Work task:
Only the text of the records belongs in the answer, copied exactly and without pictures.

(Records from a data collection)
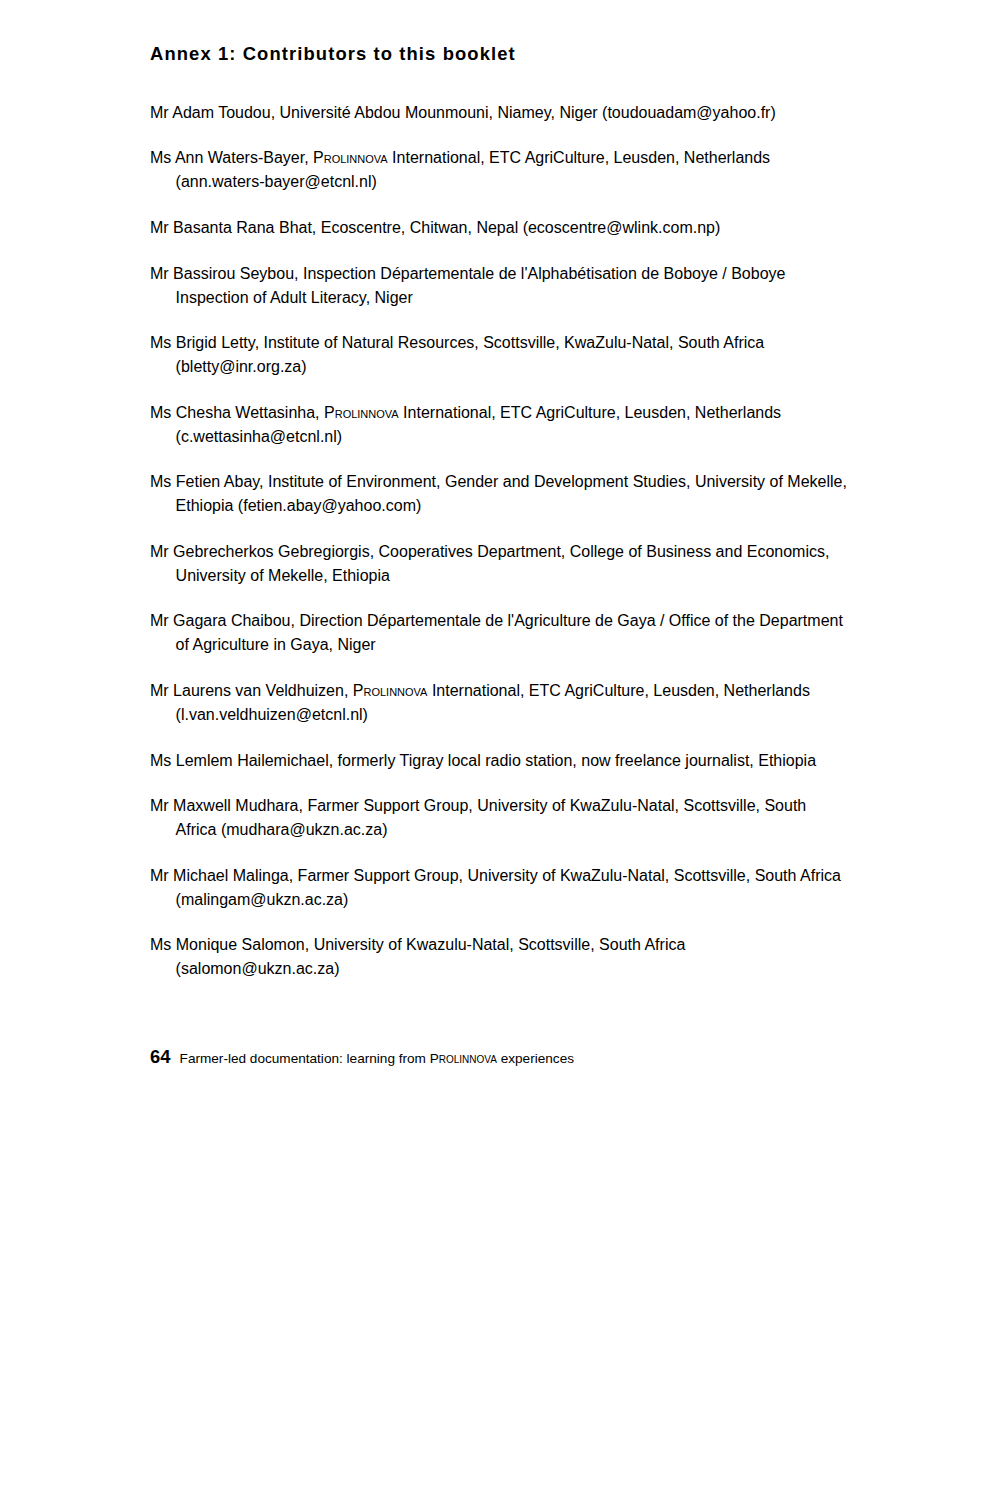Annex 1: Contributors to this booklet
Mr Adam Toudou, Université Abdou Mounmouni, Niamey, Niger (toudouadam@yahoo.fr)
Ms Ann Waters-Bayer, Prolinnova International, ETC AgriCulture, Leusden, Netherlands (ann.waters-bayer@etcnl.nl)
Mr Basanta Rana Bhat, Ecoscentre, Chitwan, Nepal (ecoscentre@wlink.com.np)
Mr Bassirou Seybou, Inspection Départementale de l'Alphabétisation de Boboye / Boboye Inspection of Adult Literacy, Niger
Ms Brigid Letty, Institute of Natural Resources, Scottsville, KwaZulu-Natal, South Africa (bletty@inr.org.za)
Ms Chesha Wettasinha, Prolinnova International, ETC AgriCulture, Leusden, Netherlands (c.wettasinha@etcnl.nl)
Ms Fetien Abay, Institute of Environment, Gender and Development Studies, University of Mekelle, Ethiopia (fetien.abay@yahoo.com)
Mr Gebrecherkos Gebregiorgis, Cooperatives Department, College of Business and Economics, University of Mekelle, Ethiopia
Mr Gagara Chaibou, Direction Départementale de l'Agriculture de Gaya / Office of the Department of Agriculture in Gaya, Niger
Mr Laurens van Veldhuizen, Prolinnova International, ETC AgriCulture, Leusden, Netherlands (l.van.veldhuizen@etcnl.nl)
Ms Lemlem Hailemichael, formerly Tigray local radio station, now freelance journalist, Ethiopia
Mr Maxwell Mudhara, Farmer Support Group, University of KwaZulu-Natal, Scottsville, South Africa (mudhara@ukzn.ac.za)
Mr Michael Malinga, Farmer Support Group, University of KwaZulu-Natal, Scottsville, South Africa (malingam@ukzn.ac.za)
Ms Monique Salomon, University of Kwazulu-Natal, Scottsville, South Africa (salomon@ukzn.ac.za)
64 Farmer-led documentation: learning from Prolinnova experiences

Answer to this task:
Annex 1: Contributors to this booklet
Mr Adam Toudou, Université Abdou Mounmouni, Niamey, Niger (toudouadam@yahoo.fr)
Ms Ann Waters-Bayer, Prolinnova International, ETC AgriCulture, Leusden, Netherlands (ann.waters-bayer@etcnl.nl)
Mr Basanta Rana Bhat, Ecoscentre, Chitwan, Nepal (ecoscentre@wlink.com.np)
Mr Bassirou Seybou, Inspection Départementale de l'Alphabétisation de Boboye / Boboye Inspection of Adult Literacy, Niger
Ms Brigid Letty, Institute of Natural Resources, Scottsville, KwaZulu-Natal, South Africa (bletty@inr.org.za)
Ms Chesha Wettasinha, Prolinnova International, ETC AgriCulture, Leusden, Netherlands (c.wettasinha@etcnl.nl)
Ms Fetien Abay, Institute of Environment, Gender and Development Studies, University of Mekelle, Ethiopia (fetien.abay@yahoo.com)
Mr Gebrecherkos Gebregiorgis, Cooperatives Department, College of Business and Economics, University of Mekelle, Ethiopia
Mr Gagara Chaibou, Direction Départementale de l'Agriculture de Gaya / Office of the Department of Agriculture in Gaya, Niger
Mr Laurens van Veldhuizen, Prolinnova International, ETC AgriCulture, Leusden, Netherlands (l.van.veldhuizen@etcnl.nl)
Ms Lemlem Hailemichael, formerly Tigray local radio station, now freelance journalist, Ethiopia
Mr Maxwell Mudhara, Farmer Support Group, University of KwaZulu-Natal, Scottsville, South Africa (mudhara@ukzn.ac.za)
Mr Michael Malinga, Farmer Support Group, University of KwaZulu-Natal, Scottsville, South Africa (malingam@ukzn.ac.za)
Ms Monique Salomon, University of Kwazulu-Natal, Scottsville, South Africa (salomon@ukzn.ac.za)
64 Farmer-led documentation: learning from Prolinnova experiences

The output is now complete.